March 26, 2007

The Beauty of Song Order as Demonstrated by Snow Patrol

Before Saturday, March 24, I knew that Snow Patrol was amazing. After seeing them co-headline with OK Go that night at the Tweeter Center in Camden, however, it was blindingly clear: these guys aren't just amazing, they're also brilliant. As my concert experience grows, I am noticing all the nuance that goes into a good set, and one way this is showcased is through the order of songs played. It takes a certain instinctive talent to piece together a show and have it flow in a way that gets the audience excited and leaves it satisfied.

I'm not sure if I'm remembering the exact order correctly, but I'm going to write about the impressions of what I remember of the setlist that were left in a concertgoer's head and heart.

Opening with "Spitting Games" off "Final Straw" got the momentum spinning right from the start, and it coursed on through the well-chosen follow-ups of "It's Beginning To Get To Me" and "Headlights On Dark Roads" from "Eyes Open." This was the time not to brood but to lose our breath, as if we were in an electric wave.

The middle of the set seemed tender, as if filled with work the band could reveal after a torrent of their darker, more energetic material. "Chocolate" brought me back to the familiar essence of Snow Patrol all over again after a short wait. "Chasing Cars" was beautiful as always, a pure and honest expression of love that resounded in slow dances and awe all across the audience. This section was where they could fit in the quieter sentiment of songs like "Grazed Knees," and it worked well with the swell of calm and rise of emotion in the wake of the harder beginning.

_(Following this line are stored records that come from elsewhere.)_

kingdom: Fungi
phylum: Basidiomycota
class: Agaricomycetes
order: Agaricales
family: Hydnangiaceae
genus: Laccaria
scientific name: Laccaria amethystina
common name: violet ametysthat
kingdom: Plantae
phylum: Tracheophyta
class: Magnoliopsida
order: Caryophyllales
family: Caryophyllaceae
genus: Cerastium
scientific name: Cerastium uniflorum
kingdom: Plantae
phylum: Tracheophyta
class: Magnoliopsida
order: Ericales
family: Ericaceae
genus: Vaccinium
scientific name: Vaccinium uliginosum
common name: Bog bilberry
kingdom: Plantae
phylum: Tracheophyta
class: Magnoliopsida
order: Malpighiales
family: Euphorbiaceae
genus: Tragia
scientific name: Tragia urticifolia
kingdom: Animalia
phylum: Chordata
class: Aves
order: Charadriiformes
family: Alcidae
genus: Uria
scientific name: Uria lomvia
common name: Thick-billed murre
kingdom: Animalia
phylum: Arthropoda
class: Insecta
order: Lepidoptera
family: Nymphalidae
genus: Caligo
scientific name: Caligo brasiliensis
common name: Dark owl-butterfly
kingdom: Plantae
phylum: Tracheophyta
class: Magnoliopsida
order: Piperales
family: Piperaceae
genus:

A very versatile Gary Lightbody handled transitions between songs with a lightheartedness that set off the more intense songs. After "Set The Fire to the Third Bar," he poked fun at a guest singer from the audience for messing up the lyrics and then dedicated one of the band's most heartwrenching songs, "Make This Go On Forever," "to women," after a tongue-in-cheek rant about how he still couldn't understand them after all these years. The dedications were a recurring theme ("to Superman") that held the set together nicely, and juxtaposing a thought-provoking sung narrative with humor made the lighter and darker sides of the concert stand out all the more.

The intensity continued and became almost dreamlike with a jazzed-up, passionate "Run" and ventures into "Final Straw," such as "Somewhere A Clock Is Ticking," broken up somewhere by the bouncier fun of "You're All I Have."

Some of the most phenomenal choices were made in the encore. The band returned only to break out "The Finish Line," something I didn't expect, and then pick it up with "Open Your Eyes," rockout and all. And in a show of attitude and breaking of concert conventions, they played "Hands Open," the latest single, as the very last song. This was a smart move as it kept anticipation for the song up throughout the show and then delivered, was a special treat for the fans that stayed till the lights went on instead of an instance of catering to the masses, and was a great, high-energy closer. I especially appreciated this choice as "Hands Open" wasn't played when I last saw Snow Patrol, making it that much sweeter of a first-time viewing.

If you couldn't tell by now, Snow Patrol is a band I'd highly recommend seeing live. Charisma. Inflections. Timing. Really knowing how to put on a show. As much as I love The Shins, these are the songs that will change your life.